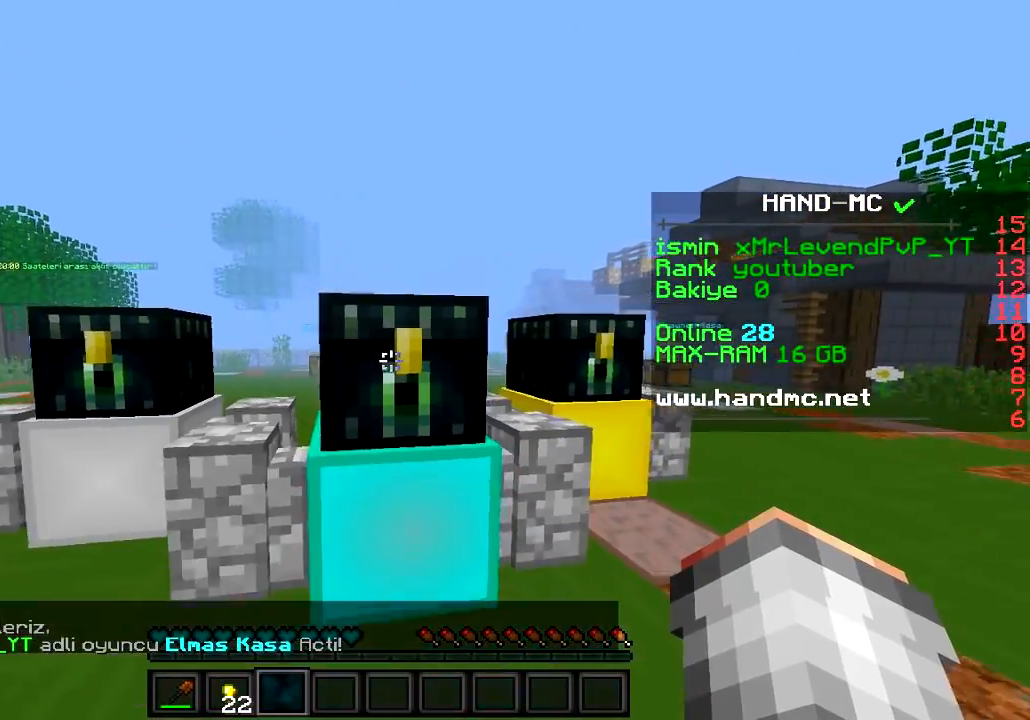
{"keys": [], "events": [[350, "d", "down"], [367, "s", "up"], [484, "d", "up"]]}
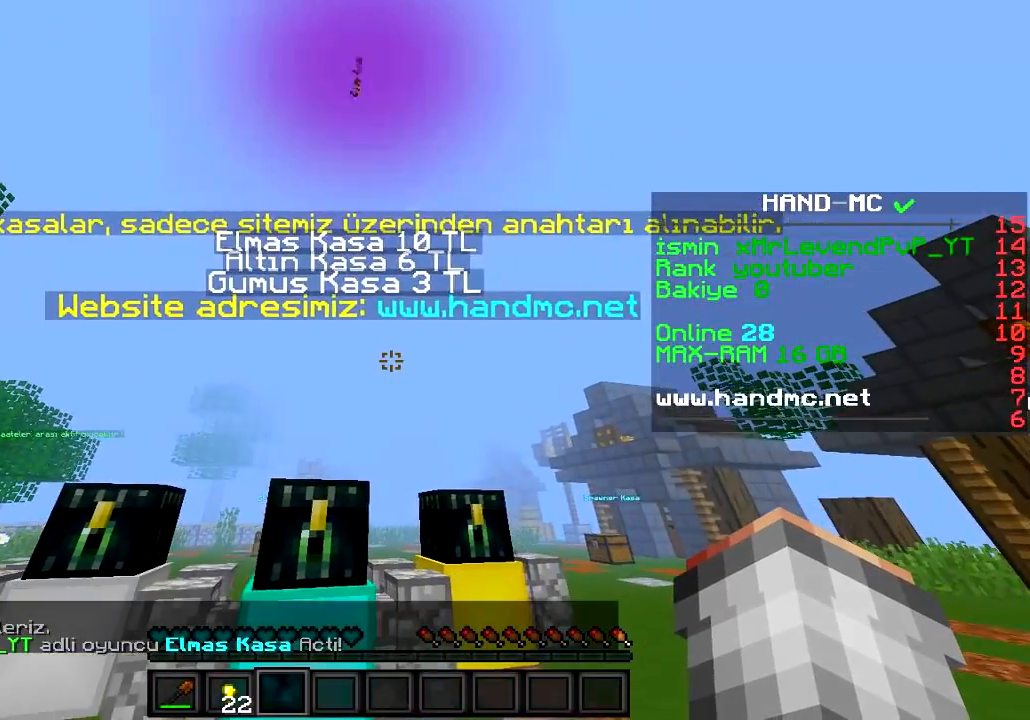
{"keys": [], "events": [[116, "w", "down"], [350, "w", "up"]]}
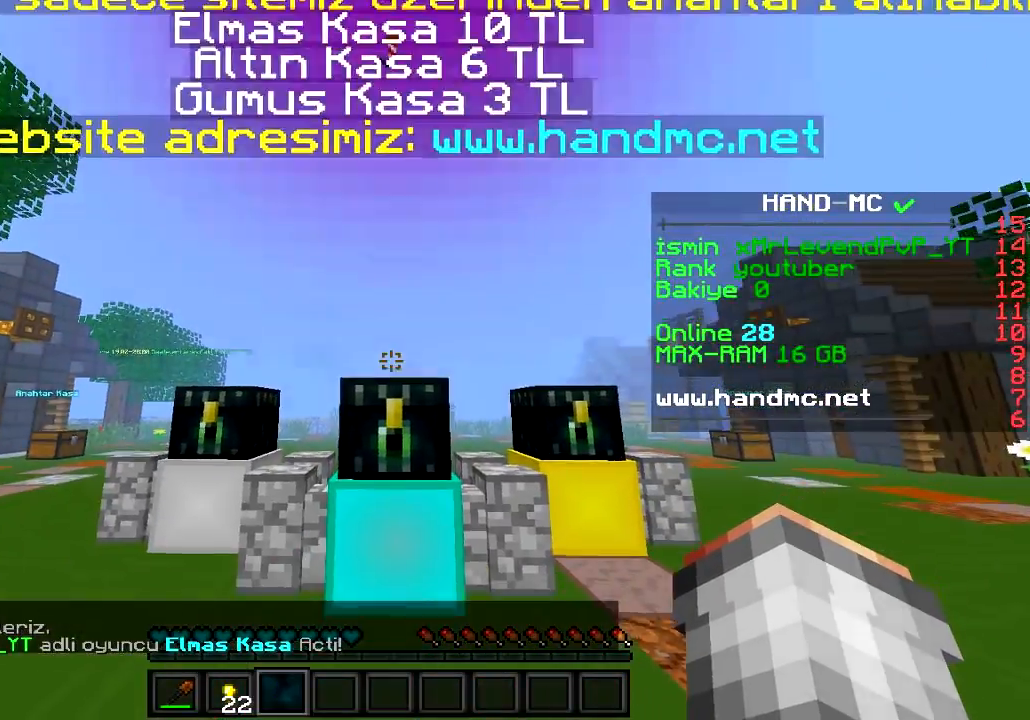
{"keys": [], "events": [[167, "w", "down"], [450, "w", "up"]]}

++++++++++++++++++++

## What you are asked to do
Give an exact copy of the material, leaving out every picture.

## Solution to this exercise
{"keys": [], "events": [[350, "d", "down"], [367, "s", "up"], [484, "d", "up"]]}
{"keys": [], "events": [[116, "w", "down"], [350, "w", "up"]]}
{"keys": [], "events": [[167, "w", "down"], [450, "w", "up"]]}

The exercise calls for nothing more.